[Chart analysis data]

-- Opening Marker --

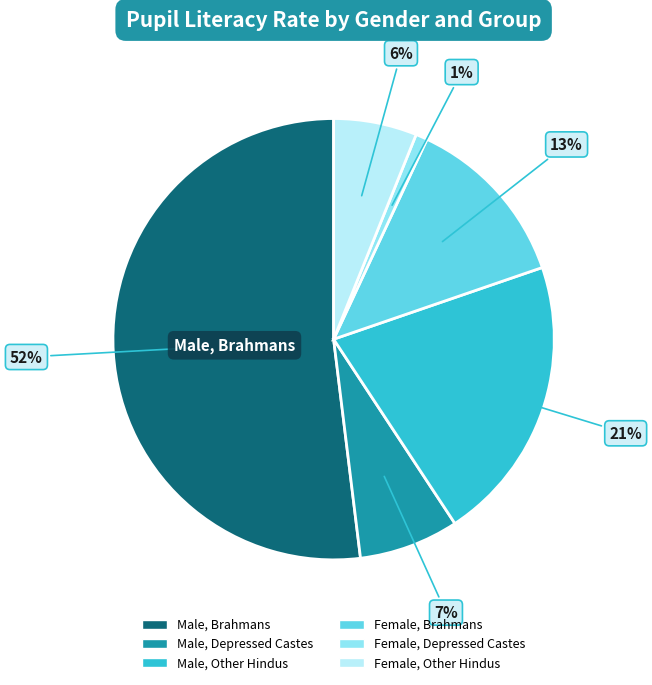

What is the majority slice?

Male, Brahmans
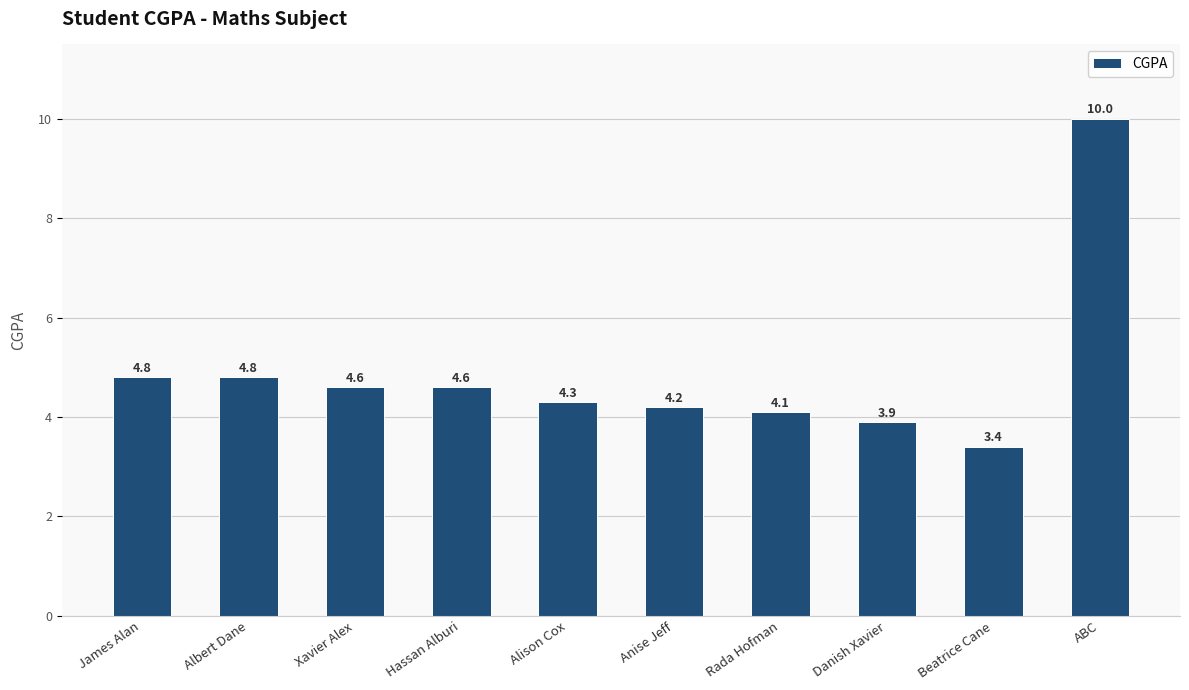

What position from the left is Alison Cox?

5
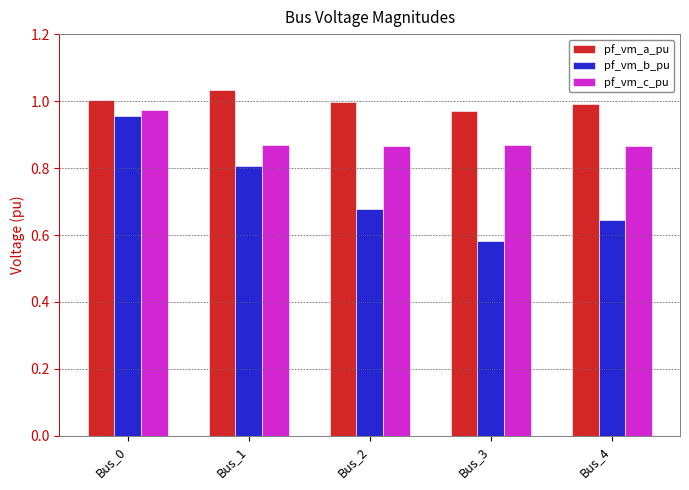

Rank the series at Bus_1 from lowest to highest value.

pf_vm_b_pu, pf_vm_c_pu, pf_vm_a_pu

-- Closing Marker --

■ What this task involves: Render the data above as a Markdown table with the columns Row and Line, giving each line its own numbered row and skipping blank lines. Leave the pictures out.

■ The completed task:
| Row | Line |
|---|---|
| 1 | What is the majority slice? |
| 2 | Male, Brahmans |
| 3 | What position from the left is Alison Cox? |
| 4 | 5 |
| 5 | Rank the series at Bus_1 from lowest to highest value. |
| 6 | pf_vm_b_pu, pf_vm_c_pu, pf_vm_a_pu |